Risk of pre-eclampsia in first and subsequent pregnancies: prospective cohort study

Sonia Hernández-Díaz, associate professor1, Sengwee Toh, doctoral student1, Sven Cnattingius, professor2

1 Department of Epidemiology, Harvard School of Public Health, 677 Huntington Ave, Boston, MA 02115, USA, 2 Department of Medical Epidemiology and Biostatistics and Clinical Epidemiology Unit, Department of Medicine, Karolinska Institute, S-171 77 Stockholm, Sweden

Correspondence to: S Hernández-Díaz shernan{at}hsph.harvard.edu

Objective To investigate whether pre-eclampsia is more common in first pregnancies solely because fewer affected women, who presumably have a higher risk of recurrence, go on to have subsequent pregnancies.

Design Prospective cohort study.

Setting Swedish Medical Birth Register.

Participants 763 795 primiparous mothers who had their first births in Sweden, 1987-2004.

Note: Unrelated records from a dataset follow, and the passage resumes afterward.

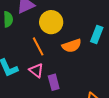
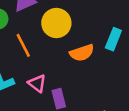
orange line: (38, 46) -> (23, 45), moved

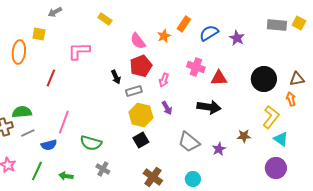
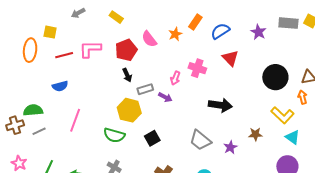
gray arrow: (55, 12) -> (78, 13), moved
purple star: (237, 38) -> (258, 32), moved
red pentagon: (141, 66) -> (126, 50), moved
pink cross: (196, 67) -> (197, 68), moved
red line: (51, 78) -> (64, 55), moved, turned 54
red triangle: (219, 78) -> (230, 58), moved, turned 48
purple arrow: (167, 108) -> (165, 97), moved, turned -32
yellow hexagon: (141, 115) -> (129, 110), moved
yellow L-shape: (271, 117) -> (282, 115), turned 95
green semicircle: (91, 143) -> (114, 135), moved
blue semicircle: (49, 145) -> (60, 86), moved

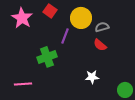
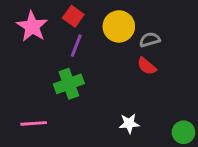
purple line: (65, 36) -> (76, 46), moved
white star: (92, 77) -> (129, 123), moved

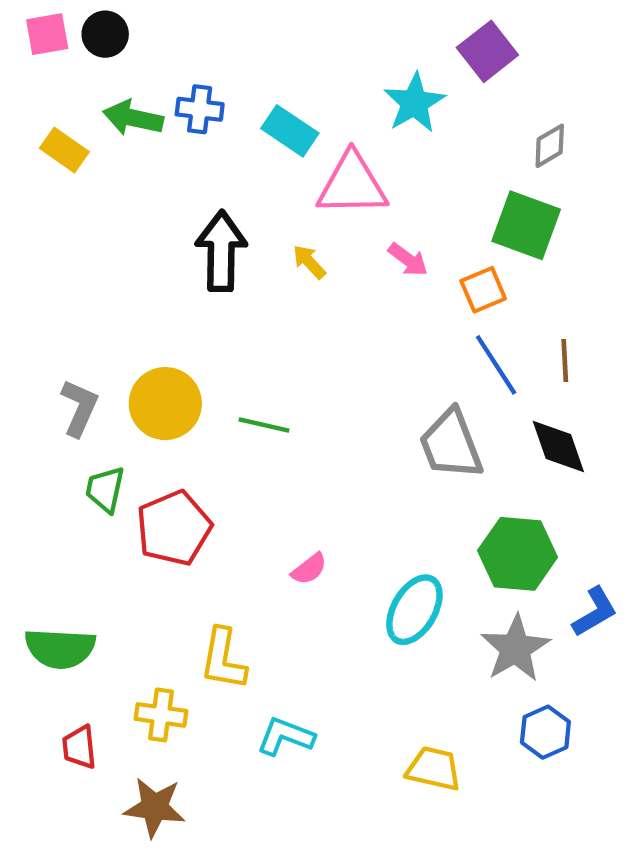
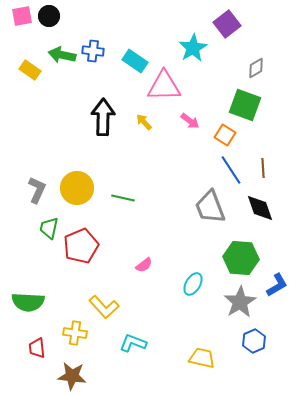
orange square: (483, 290) -> (225, 135), turned -35
cyan ellipse: (414, 610) -> (193, 284), size x0.7
yellow L-shape: (223, 659) -> (104, 307), turned -52

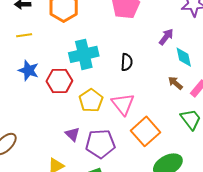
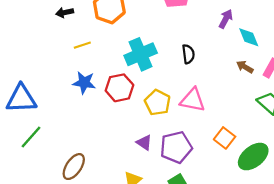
yellow line: (24, 35) -> (82, 45), moved
pink triangle: (123, 104) -> (193, 100), turned -30
orange square: (145, 131) -> (225, 138), moved, size x0.7

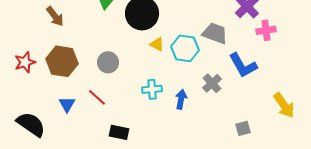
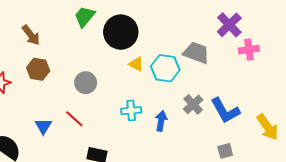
brown hexagon: (62, 61) -> (38, 69), moved, size x0.7
blue L-shape: (243, 65) -> (225, 111), moved

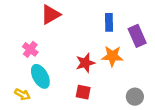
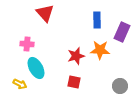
red triangle: (51, 15) -> (45, 13), turned -42
purple rectangle: (137, 36) -> (122, 32), turned 48
pink cross: (30, 49) -> (27, 44), turned -32

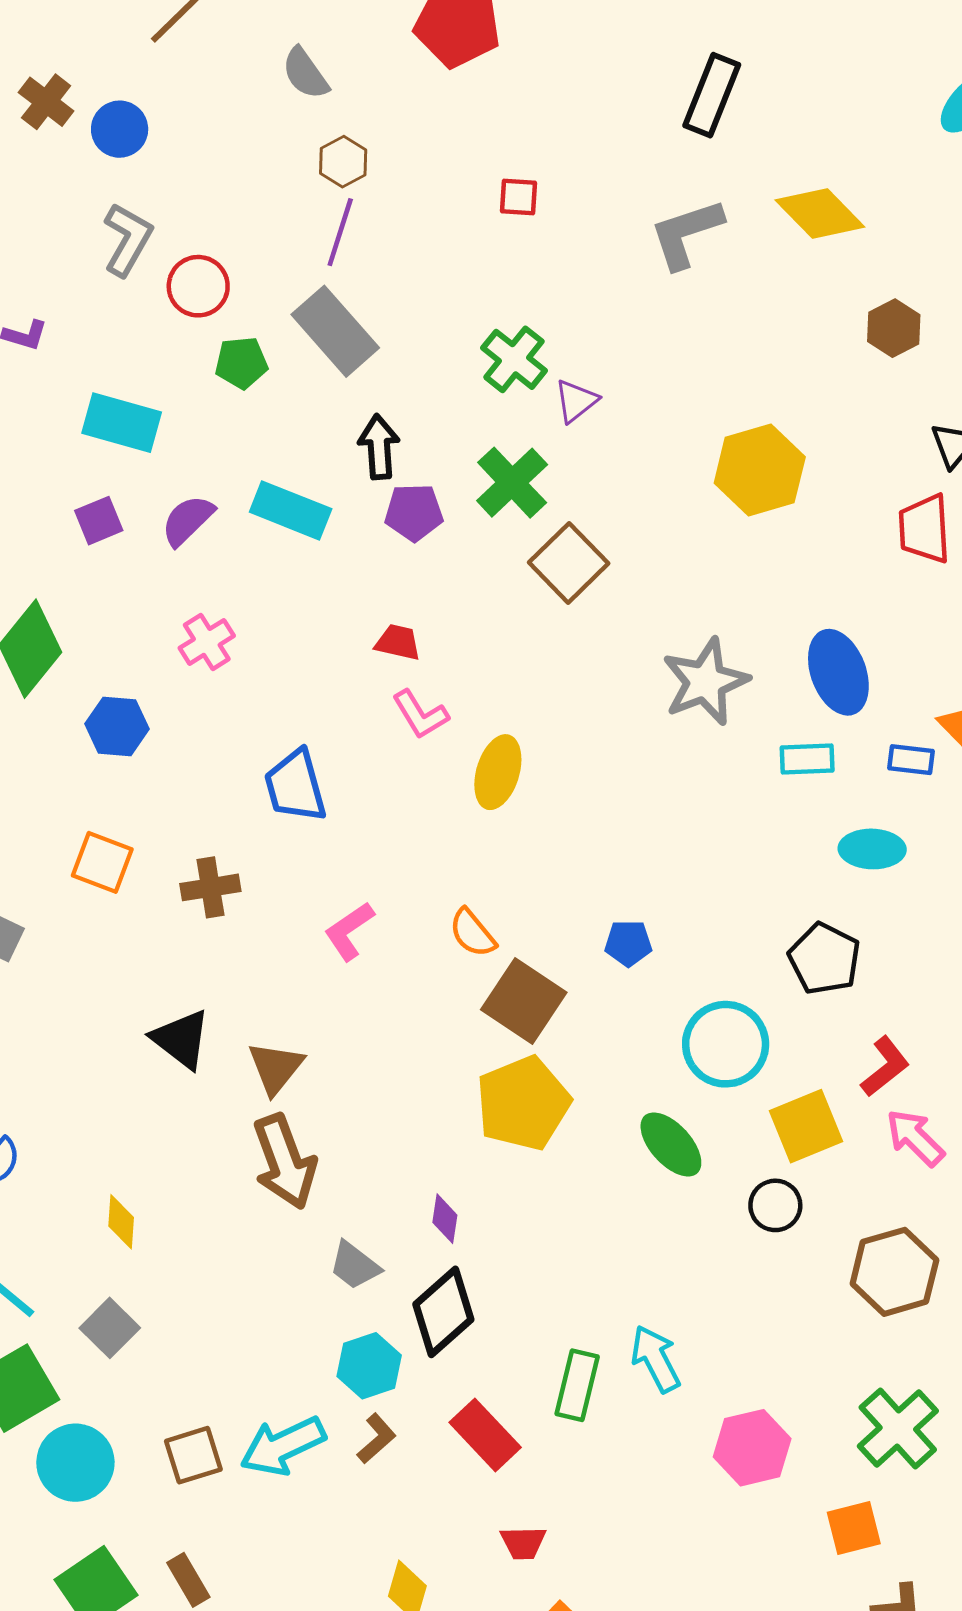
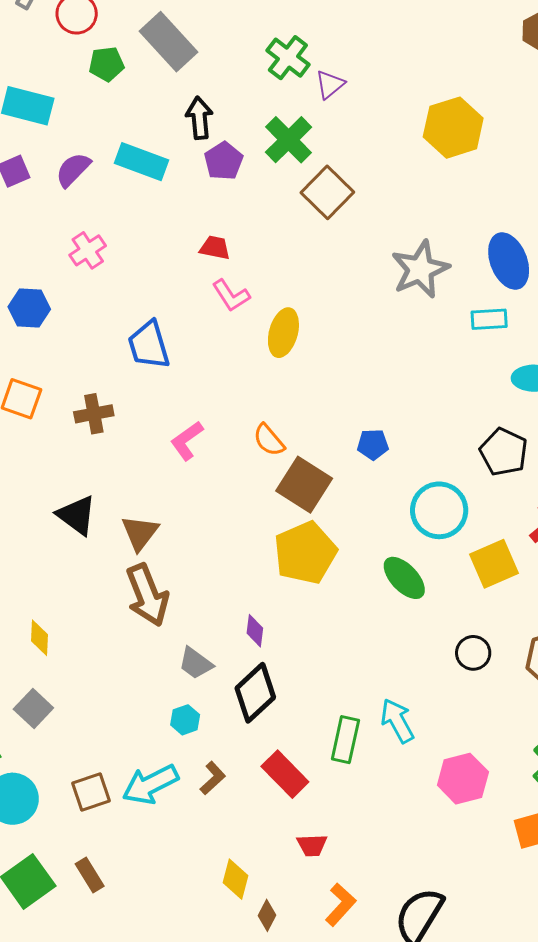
purple pentagon: (414, 512) -> (224, 161), turned -30
black circle: (775, 1205) -> (473, 653), moved
cyan hexagon: (369, 1366) -> (185, 720), moved, size x0.7

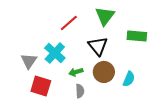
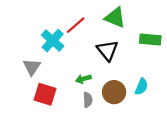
green triangle: (105, 16) -> (115, 18), turned -45
cyan cross: (55, 53) -> (53, 41), moved
brown circle: (104, 72) -> (114, 92), moved

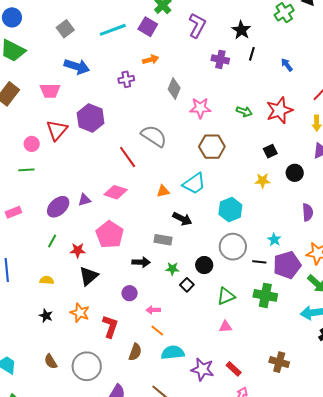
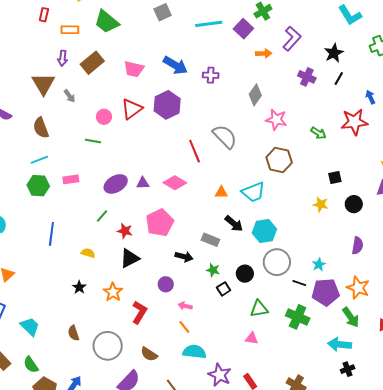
orange arrow: (151, 60) -> (264, 53), moved
blue arrow: (77, 66) -> (175, 65), moved
red star: (279, 110) -> (354, 122), moved
cyan hexagon: (230, 210) -> (264, 231), moved
brown semicircle: (135, 352) -> (149, 354), moved, turned 90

Main outcome measures Pre-eclampsia.

Results The risk of pre-eclampsia was 4.1% in the first pregnancy and 1.7% in later pregnancies overall. However, the risk was 14.7% in the second pregnancy for women who had had pre-eclampsia in their first pregnancy and 31.9% for women who had had pre-eclampsia in the previous two pregnancies. The risk for multiparous women without a history of pre-eclampsia was around 1%. The incidence of pre-eclampsia associated with delivery before 34 weeks’ gestation was 0.42% in primiparous women, 0.11% in multiparous women without a history of pre-eclampsia, and 6.8% and 12.5% in women who had had one or two previous pregnancies affected, respectively. The proportion of women who went on to have a further pregnancy was 4-5% lower after having a pregnancy with any pre-eclampsia but over 10% lower if pre-eclampsia was associated with very preterm delivery. The estimated risk of pre-eclampsia in parous women did not change with standardisation for pregnancy rates.

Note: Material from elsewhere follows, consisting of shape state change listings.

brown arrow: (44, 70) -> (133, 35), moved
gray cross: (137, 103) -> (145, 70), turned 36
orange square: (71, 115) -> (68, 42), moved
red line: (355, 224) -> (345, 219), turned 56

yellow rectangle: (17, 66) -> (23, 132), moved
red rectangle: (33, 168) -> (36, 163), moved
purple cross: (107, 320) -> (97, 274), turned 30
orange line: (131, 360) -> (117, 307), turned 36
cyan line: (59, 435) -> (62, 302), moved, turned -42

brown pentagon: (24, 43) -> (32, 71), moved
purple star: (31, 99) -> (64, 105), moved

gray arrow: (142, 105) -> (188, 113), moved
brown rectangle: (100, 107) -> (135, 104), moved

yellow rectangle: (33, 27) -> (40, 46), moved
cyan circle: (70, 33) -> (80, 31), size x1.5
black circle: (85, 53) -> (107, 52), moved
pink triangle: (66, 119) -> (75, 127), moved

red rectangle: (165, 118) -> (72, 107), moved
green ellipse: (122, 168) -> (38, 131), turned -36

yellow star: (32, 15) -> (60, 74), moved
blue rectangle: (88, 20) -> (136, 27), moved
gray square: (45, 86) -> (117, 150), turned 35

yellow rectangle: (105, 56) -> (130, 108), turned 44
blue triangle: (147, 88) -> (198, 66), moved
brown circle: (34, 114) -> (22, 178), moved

Conclusions Having pre-eclampsia in one pregnancy is a poor predictor of subsequent pregnancy but a strong predictor for recurrence of pre-eclampsia in future gestations. The lower overall risk of pre-eclampsia among parous women was not explained by fewer conceptions among women who had had pre-eclampsia in a previous gestation. Early onset pre-eclampsia might be associated with a reduced likelihood of a future pregnancy and with more recurrences than late onset pre-eclampsia when there are further pregnancies. Findings are consistent with the existence of two distinct conditions: a severe recurrent early onset type affected by chronic factors, genetic or environmental, and a milder sporadic form affected by transient factors.

© Hernández et al 2009
This is an open-access article distributed under the terms of the Creative Commons Attribution Non-commercial License, which permits unrestricted use, distribution, and reproduction in any medium, provided the original work is properly cited.